迷うことが、悩むことが先生の良心であり、最も大切な能力ではないのでしょうか。
 わかったことよりわからないこと、できたことよりできなかったことに 心を向けていく先生は 素敵だと思います。

教育随想 604回 どこまでも おしゃべり学習

かつて、ある市で国語の授業研究会が開催されました。
私の師匠がコメンテーターとして招待されました。
私もそこに招かれて参加しました。
一時間中、子どものおしゃべり学習に終始していました。
授業者は、そばで見守っているだけでした。
聞いているだけでした。
いかにも自分も子どもたちの話の中に没入しているかのようなジェスチャーたっぷりの聞き方をしておられました。
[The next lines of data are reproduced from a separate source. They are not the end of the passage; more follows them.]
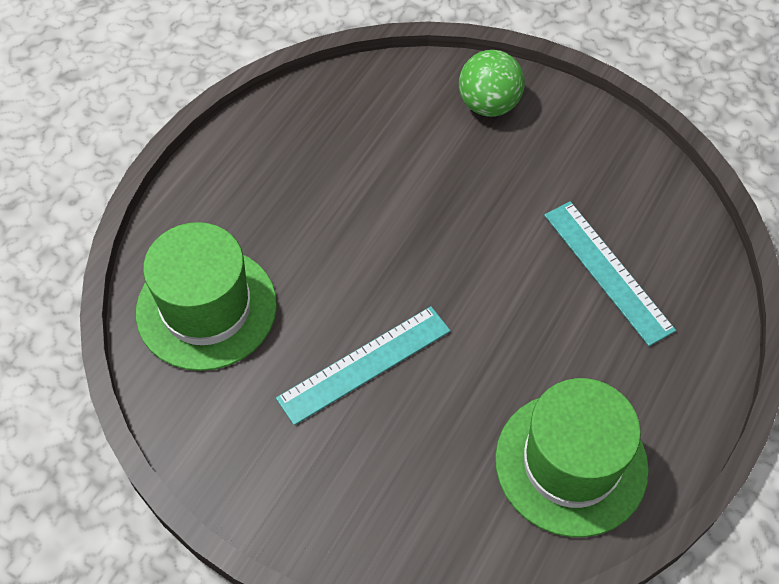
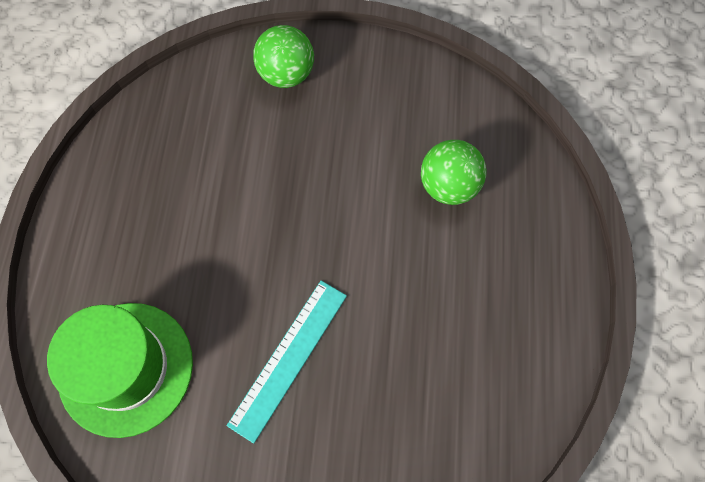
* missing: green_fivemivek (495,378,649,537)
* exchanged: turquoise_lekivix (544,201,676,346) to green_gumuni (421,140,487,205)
まわりの参観者の間からは、賛辞のため息が漏れ聞こえてきました。
その授業が30分間以上、延々と続いています。
私は、参観しているうちに、「これは授業ではない」と確信するようになりました。
子どもたちがあれだけ自分の考えを言っているのに、内容の質的変化が全くみられないことです。
ただ、同じような言葉を子どもたちが入れ代わり立ち代わりしゃべっているだけでした。


参観していると、いくつかのおかしい点に気づきました。


〇話している子どもたちの表情に柔らかさがない。
〇聞き手は、うんうんとうなずいているが、わかりにくい意見に聞き直しがない。
〇子どもの言葉に似ているようなものが多く、その子の個性的な言葉が少ない。
〇子どもが話したあと、ほとんどの子どもが先生の表情を気にしている。
〇子どもたちの発言は、自分の書いたノートを見て話している。
〇話し合っているというよりは、それぞれの自分の思いを発表しているだけ。
〇お互いの意見が食い違っているのに、その両者の間での対立がない。


そこにおられた市の指導主事は、新しい国語の授業だと褒められました。
私の師匠は、国語の学習とは異質の学習であると言われました。
深まりがなく、個々の子どもたちの本音が出し合った学習ではないと強調。


私も賛成でした。
世の中には、パーフォーマンス的な授業が多いことも事実です。


先生から離れて子どもたちが自由に話し合っていると、学び合いをしているように見えます。
学び合いとは 深め合うことです。
深まらない話し合いは、おしゃべり学習にすぎません。